Wednesday, July 25, 2012

When Reality Comes Full Force & Slaps Your Face


Have you ever thought you knew how your life would turn out and it turned out the total opposite
than how you imagined? Things you thought true was anything but? Yet, you are forced to go on 
with life the way it seems and how it is dictated to you?  When people we think care for us find 
it there main goal in life to mess up yours. 

I will not sit here and act as if I am incompetent and nothing was at all my fault, but I put trust in
people I thought loved and cared about me. I was very sick some years back and trusted my friends
and family with details and passwords for the sole purpose of keeping up with friends and being a 
firm believer in prayer I would ask for prayer. I was so afraid, but to all who know me I would
never show fear. I always said, Everything is going to be fine, but underneath I was afraid, alone and
without the one person I asked for.

 Looking back now I realize I made it and there was nothing to fear, yet I felt deserted. 

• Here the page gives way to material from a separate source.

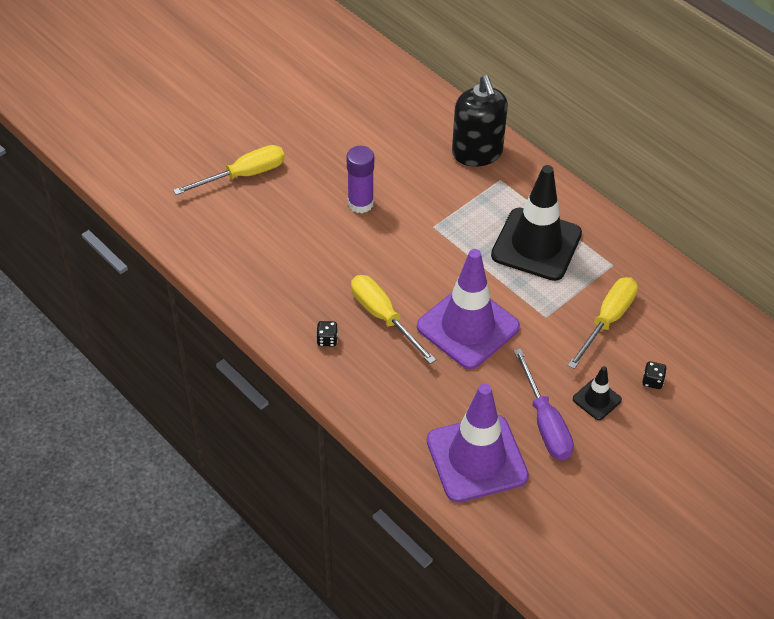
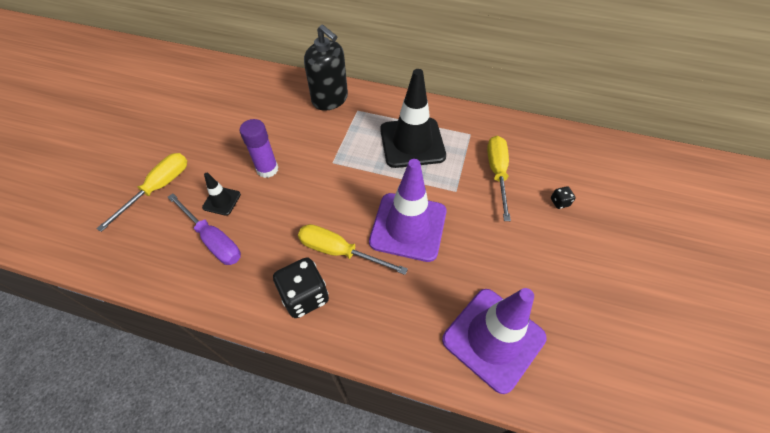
camera: 30 degrees left, 5 degrees up
(327, 340) = (305, 296): black dice -> black dice, size x2.18
(545, 423) = (518, 275): purple screwdriver -> purple screwdriver (213, 240)
(596, 399) = (537, 236): black traffic cone -> black traffic cone (221, 201)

Looking back now I am saddened at what might had been. But, through my determination to show 
this person I would survive with or without him in my life I made a full recovery. 

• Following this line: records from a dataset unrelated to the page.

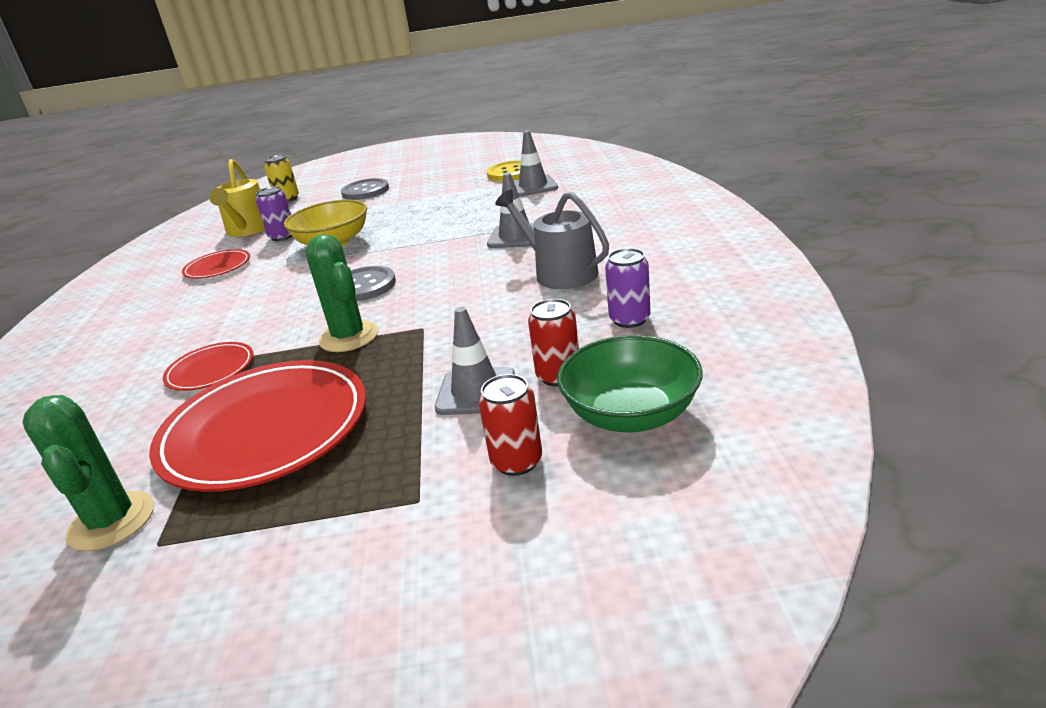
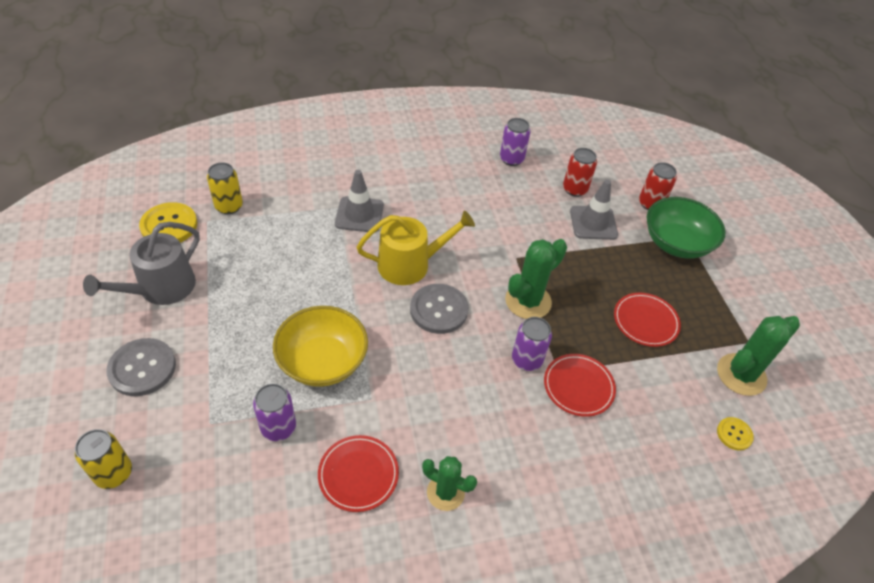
camera: 105 degrees left, 20 degrees up
(42, 494) = (734, 434): none -> yellow button
(168, 302) = (445, 492): none -> green cactus
(248, 230) = (232, 486): yellow watering can -> yellow watering can (410, 264)
(265, 430) = (645, 321): red plate -> red plate, size x0.49
(268, 337) = (526, 360): none -> purple can
(533, 186) = (229, 206): grey traffic cone -> yellow can
(560, 272) = (438, 188): grey watering can -> grey watering can (161, 288)
(631, 414) = (607, 164): green bowl -> green bowl (676, 243)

I just feel better knowing the truth and once again completely trusting in someone I thought
I never would again. I have always known this to be a good and true person yet let down 
by the fact that I then thought them to be very shallow. 

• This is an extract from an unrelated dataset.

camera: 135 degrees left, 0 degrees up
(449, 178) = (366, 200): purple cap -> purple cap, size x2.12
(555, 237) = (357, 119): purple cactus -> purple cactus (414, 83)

I began to believe as long as we are perfect we have nothing to worry about, but let us need
help or care and we are someone else's problem. 

I have picked up the pieces and moved on in life, but nothing ever comes easy for me
and I am constantly plagued what if's? My short relationships are to my fault as always
having to be the dumper rather than the dumpie. 

I know this knowledge changes nothing but does give me the peace of mind that things
were not as they seemed and the person was willing to help me at that time. Yet, life
has a way of moving on with ya or without ya. I am so happy for this person and
so happy that they never meant to hurt me.